Batasan yang lain mengenai profesi dan professional diberikan oleh Page&Thomas (1979), seperti kutipan dibawah:
… profession, evaluative term describing the most prestigious occupations which may be termed professions if they carry out an essential social service, are founded on systematic knowledge, require lengthy academic and practical training, have high autonomy, a code of ethics, and generate in-service growth. Teaching should be judged as a profession on these criteria.
Dari batasan di atas maka dapat dikatakan bahwa etika profesi itu berkaitan dengan baik dan buruknya tingkah laku individu dalam suatu pekerjaan, yang telah diatur dalam kode etik.
Pengajar dan Mengajar
adalah dua istilah yang sulit untuk dipisahkan. Umpamanya dikatakan bahwa ia adalah guru yang baik apakah individu itu mempunyai karakteristik mengajar yang baik ataukah bertingkah laku yang patut diteladani. Mengajar adalah kata kerja yang biasanya dipakai dalam proses terselenggaranya kegiatan yang dilakukan oleh sekelompok individu yang belajar, sedangkan pengajar adalah individu yang mendorong melakukan kegiatan tersebut, dimana keduanya bergabung untuk mencapai suatu tujuan biasanya di perguruan tinggi disebut dosen. Namun demikian pada umumnya pengajar yang baik biasanya dapat mengajar dengan baik.

◆ ◆ ◆

PERMINTAAN:
Tuliskan kembali seluruh teks tentang profesi dan pengajar di atas tanpa mengubah satu kata pun.

CUPLIKAN DATA:
◆ ◆ ◆

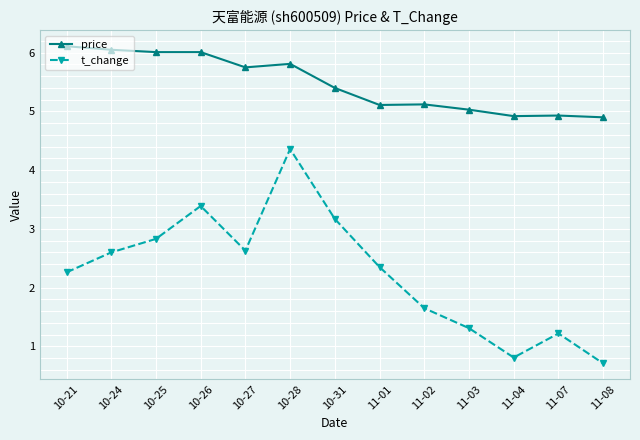

Which series has the largest total across all categories?

price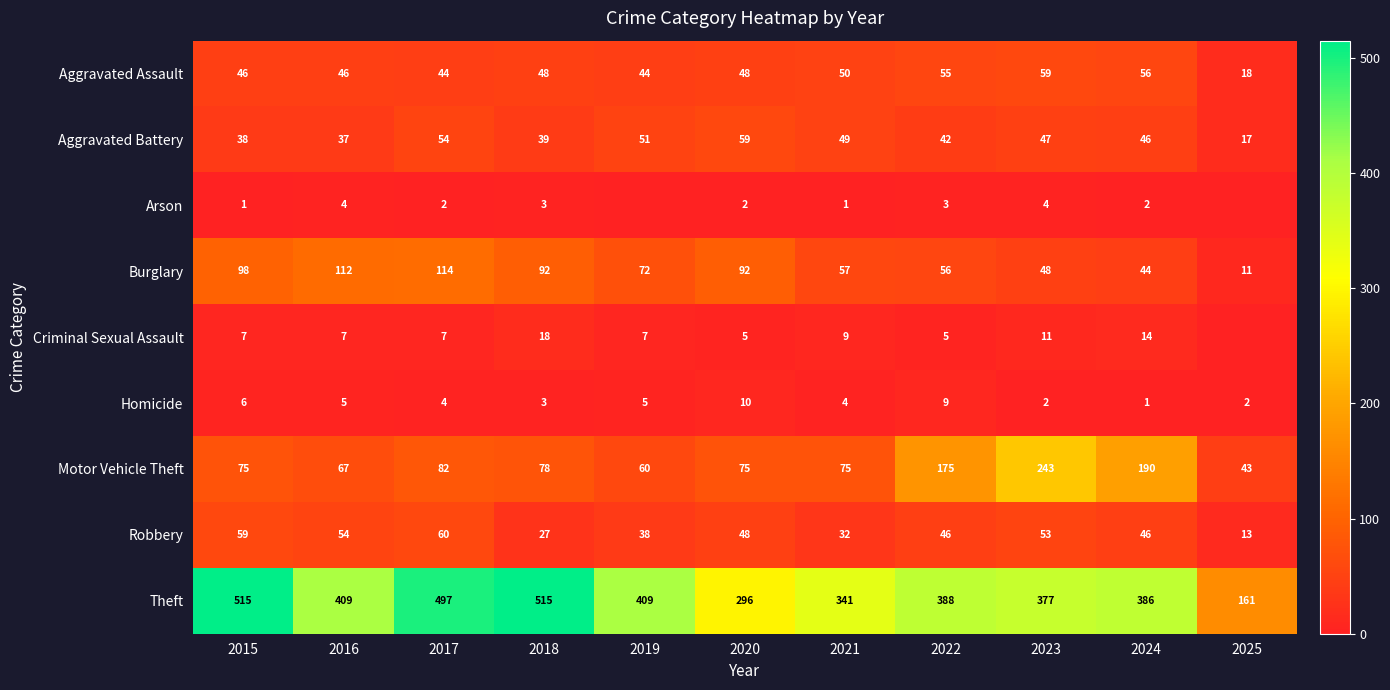

What is the lowest value of the Motor Vehicle Theft series?

43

◆ ◆ ◆

HASIL LATIHAN:
Batasan yang lain mengenai profesi dan professional diberikan oleh Page&Thomas (1979), seperti kutipan dibawah:
… profession, evaluative term describing the most prestigious occupations which may be termed professions if they carry out an essential social service, are founded on systematic knowledge, require lengthy academic and practical training, have high autonomy, a code of ethics, and generate in-service growth. Teaching should be judged as a profession on these criteria.
Dari batasan di atas maka dapat dikatakan bahwa etika profesi itu berkaitan dengan baik dan buruknya tingkah laku individu dalam suatu pekerjaan, yang telah diatur dalam kode etik.
Pengajar dan Mengajar
adalah dua istilah yang sulit untuk dipisahkan. Umpamanya dikatakan bahwa ia adalah guru yang baik apakah individu itu mempunyai karakteristik mengajar yang baik ataukah bertingkah laku yang patut diteladani. Mengajar adalah kata kerja yang biasanya dipakai dalam proses terselenggaranya kegiatan yang dilakukan oleh sekelompok individu yang belajar, sedangkan pengajar adalah individu yang mendorong melakukan kegiatan tersebut, dimana keduanya bergabung untuk mencapai suatu tujuan biasanya di perguruan tinggi disebut dosen. Namun demikian pada umumnya pengajar yang baik biasanya dapat mengajar dengan baik.